>> start EXTRACTED TEXT
The Senate's votes have been along party lines when it comes to the so-called shutdown showdown.

And it's been mostly the same story in the House.

Sifting through the roll calls of the past few days, it appears that when it came time Monday night for the "centrists" among Republicans in the House to cast a vote that went against their party, two members did so. (Four other Republicans also went against the party, but as you'll see it wasn't because they were moving toward the center. They were staying well to the "right" on the issue.)

Republican Reps. Peter King of New York and Charlie Dent of Pennsylvania joined with 198 Democrats to oppose a GOP-driven measure that would have kept the government open but also would have delayed for a year several key components of President Obama's health care initiative.

As The Hill writes, King and Dent "have been pressing for the House to pass a clean short-term spending measure" that doesn't take aim at Obamacare. It adds that:

"King earlier in the day had said that as of Saturday night, between 20 and 25 Republicans were prepared to buck any new attempts to hold up the spending bill with extraneous measures. But when the vote came to the floor, just six Republicans defected, and four of them were conservatives who felt [House Speaker John] Boehner was compromising too much. ...
>> end EXTRACTED TEXT
>> start DATASET RECORDS
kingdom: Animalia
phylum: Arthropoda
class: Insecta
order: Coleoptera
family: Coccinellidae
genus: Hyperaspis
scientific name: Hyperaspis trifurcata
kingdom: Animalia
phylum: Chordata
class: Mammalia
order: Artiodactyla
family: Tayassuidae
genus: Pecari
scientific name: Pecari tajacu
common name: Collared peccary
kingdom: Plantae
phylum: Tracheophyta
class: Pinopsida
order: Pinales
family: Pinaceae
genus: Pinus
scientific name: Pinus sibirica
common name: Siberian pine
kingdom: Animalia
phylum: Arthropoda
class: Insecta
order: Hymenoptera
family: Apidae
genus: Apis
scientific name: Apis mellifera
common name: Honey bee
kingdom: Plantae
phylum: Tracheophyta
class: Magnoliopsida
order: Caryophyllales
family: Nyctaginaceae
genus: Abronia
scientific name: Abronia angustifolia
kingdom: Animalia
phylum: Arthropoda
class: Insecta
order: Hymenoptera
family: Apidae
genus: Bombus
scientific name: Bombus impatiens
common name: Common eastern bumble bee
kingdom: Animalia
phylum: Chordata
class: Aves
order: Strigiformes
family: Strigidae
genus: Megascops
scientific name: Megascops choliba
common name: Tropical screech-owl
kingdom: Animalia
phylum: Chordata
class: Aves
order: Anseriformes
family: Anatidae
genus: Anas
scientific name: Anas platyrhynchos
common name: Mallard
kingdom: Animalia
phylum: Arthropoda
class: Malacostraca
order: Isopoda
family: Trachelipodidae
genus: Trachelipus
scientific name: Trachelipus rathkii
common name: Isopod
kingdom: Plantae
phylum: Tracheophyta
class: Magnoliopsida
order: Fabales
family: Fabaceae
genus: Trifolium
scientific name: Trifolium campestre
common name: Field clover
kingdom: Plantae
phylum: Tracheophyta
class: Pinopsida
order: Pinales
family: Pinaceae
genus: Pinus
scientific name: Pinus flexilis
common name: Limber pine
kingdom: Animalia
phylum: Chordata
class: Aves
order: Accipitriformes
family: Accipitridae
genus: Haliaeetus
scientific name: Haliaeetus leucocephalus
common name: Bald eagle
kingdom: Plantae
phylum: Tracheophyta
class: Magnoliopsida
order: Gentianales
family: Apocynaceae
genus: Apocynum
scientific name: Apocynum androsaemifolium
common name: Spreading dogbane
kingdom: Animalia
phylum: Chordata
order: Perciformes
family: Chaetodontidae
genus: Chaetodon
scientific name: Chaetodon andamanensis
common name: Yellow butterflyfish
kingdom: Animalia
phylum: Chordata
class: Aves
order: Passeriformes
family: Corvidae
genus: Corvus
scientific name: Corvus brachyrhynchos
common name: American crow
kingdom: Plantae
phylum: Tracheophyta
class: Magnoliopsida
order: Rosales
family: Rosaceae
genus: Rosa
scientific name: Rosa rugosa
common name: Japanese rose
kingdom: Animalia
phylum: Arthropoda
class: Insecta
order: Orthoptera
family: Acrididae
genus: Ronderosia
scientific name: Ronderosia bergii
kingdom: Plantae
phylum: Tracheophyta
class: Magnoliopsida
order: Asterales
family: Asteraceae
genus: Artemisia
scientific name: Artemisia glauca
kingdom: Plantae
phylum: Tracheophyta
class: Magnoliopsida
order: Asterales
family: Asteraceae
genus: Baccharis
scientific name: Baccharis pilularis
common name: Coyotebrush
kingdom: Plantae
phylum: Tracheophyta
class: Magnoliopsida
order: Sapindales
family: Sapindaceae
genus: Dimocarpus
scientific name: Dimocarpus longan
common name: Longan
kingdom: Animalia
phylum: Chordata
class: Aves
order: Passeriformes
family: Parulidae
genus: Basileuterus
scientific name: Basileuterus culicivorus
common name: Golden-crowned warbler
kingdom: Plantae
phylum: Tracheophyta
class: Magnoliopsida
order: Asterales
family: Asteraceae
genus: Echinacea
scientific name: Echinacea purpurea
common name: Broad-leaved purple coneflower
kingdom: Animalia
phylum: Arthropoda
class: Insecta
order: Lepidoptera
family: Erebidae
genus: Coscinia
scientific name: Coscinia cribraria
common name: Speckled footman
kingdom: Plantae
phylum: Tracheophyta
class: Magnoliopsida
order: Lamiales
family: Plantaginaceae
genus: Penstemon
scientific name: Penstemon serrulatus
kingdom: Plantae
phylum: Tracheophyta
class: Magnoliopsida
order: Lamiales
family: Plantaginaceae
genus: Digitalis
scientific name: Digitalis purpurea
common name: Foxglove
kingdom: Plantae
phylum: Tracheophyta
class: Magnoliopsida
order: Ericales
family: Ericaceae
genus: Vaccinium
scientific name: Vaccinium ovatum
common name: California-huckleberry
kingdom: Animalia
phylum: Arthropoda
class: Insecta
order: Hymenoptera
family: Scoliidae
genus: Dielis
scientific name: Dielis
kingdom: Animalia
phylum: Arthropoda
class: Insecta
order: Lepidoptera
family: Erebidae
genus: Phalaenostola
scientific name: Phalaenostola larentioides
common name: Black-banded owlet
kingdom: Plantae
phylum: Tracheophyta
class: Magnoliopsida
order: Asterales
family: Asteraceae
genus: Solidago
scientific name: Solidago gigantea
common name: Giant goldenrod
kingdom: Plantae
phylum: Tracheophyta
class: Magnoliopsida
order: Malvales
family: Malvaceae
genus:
>> end DATASET RECORDS
- **REQUIRED ACTIONS**
A: Rewrite the paragraph of the article on the shutdown votes that begins "Republican Reps. Peter King" in a single shorter sentence that keeps its main facts.
B: Write down the article on the shutdown votes word for word from "Republican Reps. Peter" to "too much. ...".
C: Extend the article on the shutdown votes, picking up after its final sentence.
These entries have no connection to the article on the shutdown votes.

- **IN RESPONSE**
A: Republicans Peter King of New York and Charlie Dent of Pennsylvania sided with 198 Democrats against a GOP measure that would have kept the government open while delaying several key parts of President Obama's health care initiative for a year.

B:
Republican Reps. Peter King of New York and Charlie Dent of Pennsylvania joined with 198 Democrats to oppose a GOP-driven measure that would have kept the government open but also would have delayed for a year several key components of President Obama's health care initiative.

As The Hill writes, King and Dent "have been pressing for the House to pass a clean short-term spending measure" that doesn't take aim at Obamacare. It adds that:

"King earlier in the day had said that as of Saturday night, between 20 and 25 Republicans were prepared to buck any new attempts to hold up the spending bill with extraneous measures. But when the vote came to the floor, just six Republicans defected, and four of them were conservatives who felt [House Speaker John] Boehner was compromising too much. ...

C:
" 'I don't want to continue to be a facilitator for both a disastrous process and plan,' [King] told reporters, summarizing his remarks to his colleagues in a private meeting Monday afternoon. He said he told members that 'there are too many who are living in their own echo chamber.' King joked that after he was done speaking, Republicans responded with 'overwhelming silence.' "

Dent said over the weekend that "he's not interested in another political play," and would oppose any further efforts to tie continued government funding to a bid to defund or delay Obamacare, his hometown Morning Call reported.

For the record, the four Republicans who also voted against the measure — because they thought it was too much of a compromise with Democrats — were:

-- Rep. Michele Bachmann of Minnesota

-- Rep. Paul Broun of Georgia

-- Rep. Louie Gohmert of Texas

-- Rep. Steve King of Iowa

Copyright 2013 NPR. To see more, visit http://www.npr.org/.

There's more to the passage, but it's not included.